Thursday, December 14, 2006

Waste, Fraud, Corruption & Erosion Of Our Defenses

Ships That Don’t Dare to Sail

Our National Guard is deployed elsewhere. Our Border Patrol is understaffed and hamstrung by the rules our leaders have imposed upon them. Civil Defense no longer exists and FEMA is not only under assult for not performing properly, but for existing at all. The state of our national defnse is in serious disaaray and our lives are at significant risk.

The level of widespread fraud, overbilling and poor performance of defense contracts in Afghanistan and Iraq is depleting limited resources and hard-earned tax dollars. Corporatism and fascism is overwhelming our governmental processes. And now corruption and mismanagement has depleted another national defense resource: Our Coast Guard ships and boats.
The Coast Guard, supposedly our first line of defense against water-borne terrorists and drug smugglers, has been staggered by a shipbuilding scandal of enormous proportions. A long-term modernization program to replace nearly all of the Coast Guard’s ships, planes and helicopters — begun four years ago in the wake of 9/11 — is foundering while its projected costs are skyrocketing. In Iraq, lax government oversight and incompetence or profiteering by contractors have disabled reconstruction efforts. Now the same disease is undermining our coastal defenses.

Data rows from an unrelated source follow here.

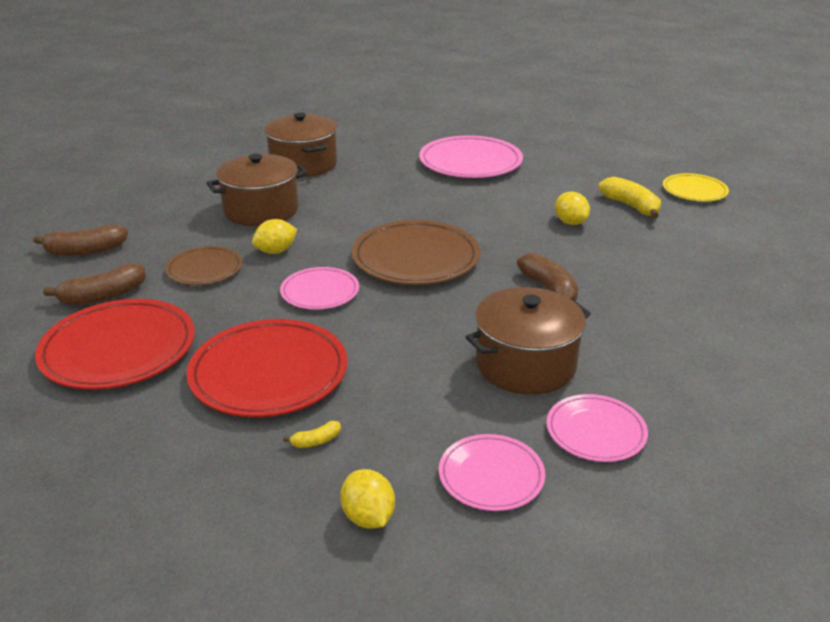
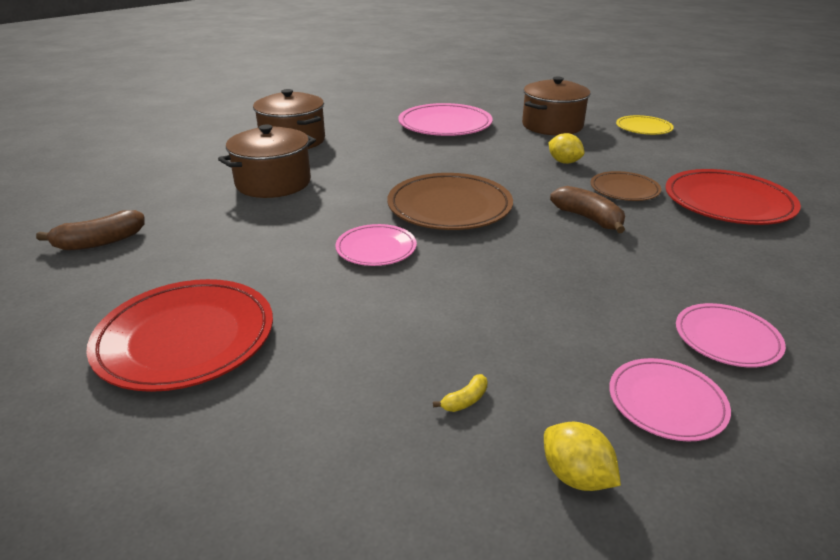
camera: 15 degrees left, 0 degrees up
(103, 296) = (141, 285): brown banana -> none
(205, 269) = (243, 243): brown plate -> brown plate (624, 190)
(269, 373) = (370, 336): red plate -> red plate (728, 202)
(276, 251) = (309, 217): yellow lemon -> none
(525, 364) = (617, 286): brown pot -> brown pot (552, 125)
(631, 206) = (604, 144): yellow banana -> none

The Coast Guard fiasco was laid out in depressing detail by Eric Lipton in The Times last Saturday, and in a similar article in The Washington Post. The misjudgments and slipshod work would be grist for slapstick comedy if the consequences, in cost and weakened defenses, were not so serious.

Geez... What other resource can we deplete while wasting our tax dollars in an extreme manner?

As described by Mr. Lipton, the estimated costs of the project, known as Deepwater, have ballooned from $17 billion when it started in 2002 to $24 billion today. The plans call for 91 new ships, 124 small boats, 195 new or rebuilt helicopters and 49 unmanned aerial vehicles. But don’t count on any of the new vehicles working.

The initial venture — converting the Coast Guard’s rusting patrol boats into bigger, more versatile cutters — has been canceled because hull cracks and engine failures made the first eight ships unseaworthy. Plans for a new class of ships with an innovative hull design were halted after the design was found to be flawed. And even the radios placed in small open boats proved faulty; they shorted out because they had not been made waterproof.

In the latest chapter in this disgraceful performance, Mr. Lipton reports in today’s paper that the Coast Guard did not inform Congress that it was warned two years ago by its chief engineer that a proposed National Security Cutter, meant to be the flagship of its fleet, had “significant flaws” in its structural design and should not be started until the problems were addressed. The Coast Guard began construction anyway. It plans to reinforce the first two versions that are being built and change the design on the remaining six.

How many more fiascos are we going to entertain and condone before we demand some accountability? Impeachment on mismanagement alone is in order, but demanded by the illegal actions and violations of the Constitution. Let us hope someone in congress find the integirty to call for accountability.